En el análisis presentado, se identificó que Vitacura lidera la lista de las comunas con los mayores gastos comunes, con un promedio mensual de $334.774, seguida de Lo Barnechea con $285.135, Las Condes con $199.922, Chicureo con $187.256, y Providencia con $172.430. En contraste, las comunas menos gravadas financieramente fueron San Bernardo y Puente Alto, con gastos comunes de $55.307 y $59.499, respectivamente. Esta disparidad revela la desigualdad económica que existe en la región, reflejando no solo diferencias en el nivel de vida, sino también en las tarifas de servicios.
El informe también realizó una comparación con el mismo período del año anterior, mostrando que Puente Alto experimentó el mayor incremento porcentual en los gastos comunes, con un asombroso 17,16% comparado con el aumento más modesto de Maipú, que fue de solo 8,27%. Estos datos permiten ver cómo ciertas comunas están enfrentando retos económicos particulares, y sugieren que la administración de los gastos comunes podría requerir enfoques diferentes según la localidad.
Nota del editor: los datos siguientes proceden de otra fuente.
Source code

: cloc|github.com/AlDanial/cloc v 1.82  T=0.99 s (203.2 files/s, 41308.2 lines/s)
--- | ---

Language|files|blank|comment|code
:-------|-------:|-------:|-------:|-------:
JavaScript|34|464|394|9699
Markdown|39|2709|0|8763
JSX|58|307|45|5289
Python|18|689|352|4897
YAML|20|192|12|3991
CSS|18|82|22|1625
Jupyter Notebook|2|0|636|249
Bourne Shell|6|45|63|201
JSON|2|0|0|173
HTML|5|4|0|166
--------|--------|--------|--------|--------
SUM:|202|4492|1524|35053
Los factores que motivan este aumento en los gastos comunes fueron analizados por Comunidad Feliz, destacando el alza en las tarifas eléctricas tras el descongelamiento de precios impuesto por la Ley de Estabilización Tarifaria, que provocó incrementos de hasta 30% en algunos sectores. Valeria Morillo, vocera de la plataforma, resaltó que no se puede atribuir el incremento únicamente a la gestión administrativa, ya que existen múltiples factores externos que influyen en las obligaciones económicas de los residentes.
Para enfrentar esta situación, Morillo hizo un llamado a las comunidades para que tomen medidas que ayuden a mitigar los aumentos. Entre sus recomendaciones se incluyen el mantenimiento periódico de las instalaciones para evitar reparaciones costosas, la revisión y renegociación de contratos con proveedores, y la optimización del uso de energía durante el invierno. Además, sugirió establecer facilidades de pago para reducir la morosidad, de manera que los gastos comunes no se conviertan en una carga insostenible para los vecinos.